TASK ITEM:
Transcribe the whole listing below without changing a word, but leave out every image.

DATA SUPPLIED:
----------------------------------------

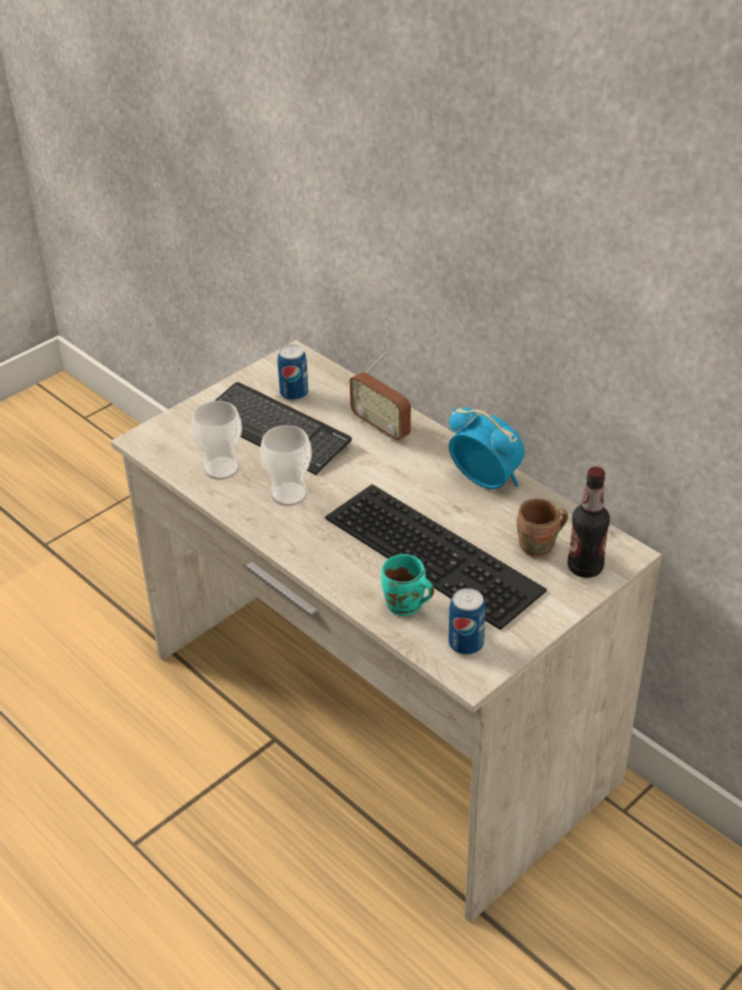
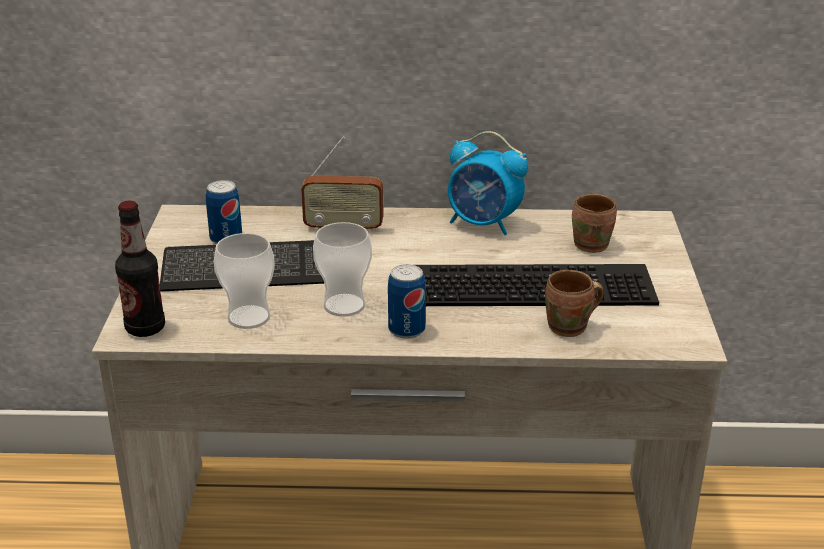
camera: 45 degrees left, 10 degrees down
turquoise mug [381,554,434,616] -> brown mug [545,270,604,337]
can [448,588,486,655] -> can moved to [388,264,426,339]
alarm clock [449,408,525,489] -> alarm clock turned 150 degrees counterclockwise [448,131,528,235]
bottle [568,467,610,578] -> bottle moved to [115,201,165,337]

----------------------------------------

ANSWER SECTION:
camera: 45 degrees left, 10 degrees down
turquoise mug [381,554,434,616] -> brown mug [545,270,604,337]
can [448,588,486,655] -> can moved to [388,264,426,339]
alarm clock [449,408,525,489] -> alarm clock turned 150 degrees counterclockwise [448,131,528,235]
bottle [568,467,610,578] -> bottle moved to [115,201,165,337]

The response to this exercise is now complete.